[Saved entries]

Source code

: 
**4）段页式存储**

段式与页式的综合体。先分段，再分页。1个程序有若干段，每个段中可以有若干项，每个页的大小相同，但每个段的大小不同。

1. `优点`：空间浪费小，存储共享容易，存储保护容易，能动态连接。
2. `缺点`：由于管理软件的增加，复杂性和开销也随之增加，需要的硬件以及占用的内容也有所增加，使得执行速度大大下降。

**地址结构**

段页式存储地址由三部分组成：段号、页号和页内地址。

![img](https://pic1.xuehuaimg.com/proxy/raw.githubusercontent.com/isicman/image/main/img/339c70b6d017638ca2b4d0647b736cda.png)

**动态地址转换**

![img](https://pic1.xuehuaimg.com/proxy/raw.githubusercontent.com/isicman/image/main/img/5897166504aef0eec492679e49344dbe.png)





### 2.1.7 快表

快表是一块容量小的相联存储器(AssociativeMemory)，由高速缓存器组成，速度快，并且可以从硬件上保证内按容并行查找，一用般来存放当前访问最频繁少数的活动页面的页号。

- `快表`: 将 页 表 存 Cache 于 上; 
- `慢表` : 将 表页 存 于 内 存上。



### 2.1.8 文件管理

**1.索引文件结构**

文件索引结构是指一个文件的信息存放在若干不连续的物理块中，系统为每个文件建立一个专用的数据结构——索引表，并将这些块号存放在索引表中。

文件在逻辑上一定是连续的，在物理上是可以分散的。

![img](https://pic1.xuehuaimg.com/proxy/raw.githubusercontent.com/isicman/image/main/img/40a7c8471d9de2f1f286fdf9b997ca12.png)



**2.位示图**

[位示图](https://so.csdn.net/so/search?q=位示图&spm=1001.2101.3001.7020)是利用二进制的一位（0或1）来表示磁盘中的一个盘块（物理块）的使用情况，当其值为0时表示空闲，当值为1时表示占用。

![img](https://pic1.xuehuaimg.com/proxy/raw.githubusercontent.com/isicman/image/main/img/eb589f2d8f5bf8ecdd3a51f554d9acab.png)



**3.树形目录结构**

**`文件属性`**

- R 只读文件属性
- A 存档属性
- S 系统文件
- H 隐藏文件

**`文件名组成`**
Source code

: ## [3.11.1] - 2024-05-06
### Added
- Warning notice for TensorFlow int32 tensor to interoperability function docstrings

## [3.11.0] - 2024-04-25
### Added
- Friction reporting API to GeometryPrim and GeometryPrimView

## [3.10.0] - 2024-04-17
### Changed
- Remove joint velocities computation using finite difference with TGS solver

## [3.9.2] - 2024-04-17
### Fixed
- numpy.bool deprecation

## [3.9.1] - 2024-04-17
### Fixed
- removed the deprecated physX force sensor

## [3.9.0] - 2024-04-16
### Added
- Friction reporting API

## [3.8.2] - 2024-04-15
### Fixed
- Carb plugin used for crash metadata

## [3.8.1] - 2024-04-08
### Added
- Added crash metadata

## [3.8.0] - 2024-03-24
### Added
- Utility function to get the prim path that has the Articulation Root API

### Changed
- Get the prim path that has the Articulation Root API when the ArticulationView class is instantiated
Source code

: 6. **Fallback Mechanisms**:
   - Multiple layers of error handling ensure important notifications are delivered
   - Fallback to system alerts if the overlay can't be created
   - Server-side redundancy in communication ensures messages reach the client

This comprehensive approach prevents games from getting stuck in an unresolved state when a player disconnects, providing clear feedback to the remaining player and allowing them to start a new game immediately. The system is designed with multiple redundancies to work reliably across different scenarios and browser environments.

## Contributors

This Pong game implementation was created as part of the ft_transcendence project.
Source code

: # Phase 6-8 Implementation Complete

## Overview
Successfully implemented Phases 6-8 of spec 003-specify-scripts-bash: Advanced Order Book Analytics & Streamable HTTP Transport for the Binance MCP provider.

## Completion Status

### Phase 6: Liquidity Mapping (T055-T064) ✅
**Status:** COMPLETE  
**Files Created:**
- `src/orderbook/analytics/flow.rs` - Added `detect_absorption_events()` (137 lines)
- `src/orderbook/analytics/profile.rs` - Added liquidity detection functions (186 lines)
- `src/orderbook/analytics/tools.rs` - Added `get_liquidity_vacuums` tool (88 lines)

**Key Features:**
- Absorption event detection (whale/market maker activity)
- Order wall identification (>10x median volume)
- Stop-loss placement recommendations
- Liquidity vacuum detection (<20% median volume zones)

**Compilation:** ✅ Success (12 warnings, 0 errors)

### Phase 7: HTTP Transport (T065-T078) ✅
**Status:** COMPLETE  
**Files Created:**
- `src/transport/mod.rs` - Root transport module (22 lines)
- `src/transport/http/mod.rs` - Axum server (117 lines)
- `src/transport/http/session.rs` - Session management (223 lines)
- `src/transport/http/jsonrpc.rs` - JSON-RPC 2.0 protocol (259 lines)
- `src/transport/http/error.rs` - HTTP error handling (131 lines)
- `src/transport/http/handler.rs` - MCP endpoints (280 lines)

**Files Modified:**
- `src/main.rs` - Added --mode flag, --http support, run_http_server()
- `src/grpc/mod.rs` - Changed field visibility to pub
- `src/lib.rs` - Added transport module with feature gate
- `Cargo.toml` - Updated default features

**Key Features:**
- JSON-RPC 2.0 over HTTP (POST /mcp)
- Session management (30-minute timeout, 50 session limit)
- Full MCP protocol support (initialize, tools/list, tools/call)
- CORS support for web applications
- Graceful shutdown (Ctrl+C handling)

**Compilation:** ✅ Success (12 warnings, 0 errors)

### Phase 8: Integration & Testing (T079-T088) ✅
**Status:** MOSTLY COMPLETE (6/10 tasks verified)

### Directions
Where the line containing "- JSON-RPC 2.0 over HTTP (POST /mcp)" appears in the records above, begin there and print every line through the last, exactly and with nothing else.

### Written response
- JSON-RPC 2.0 over HTTP (POST /mcp)
- Session management (30-minute timeout, 50 session limit)
- Full MCP protocol support (initialize, tools/list, tools/call)
- CORS support for web applications
- Graceful shutdown (Ctrl+C handling)

**Compilation:** ✅ Success (12 warnings, 0 errors)

### Phase 8: Integration & Testing (T079-T088) ✅
**Status:** MOSTLY COMPLETE (6/10 tasks verified)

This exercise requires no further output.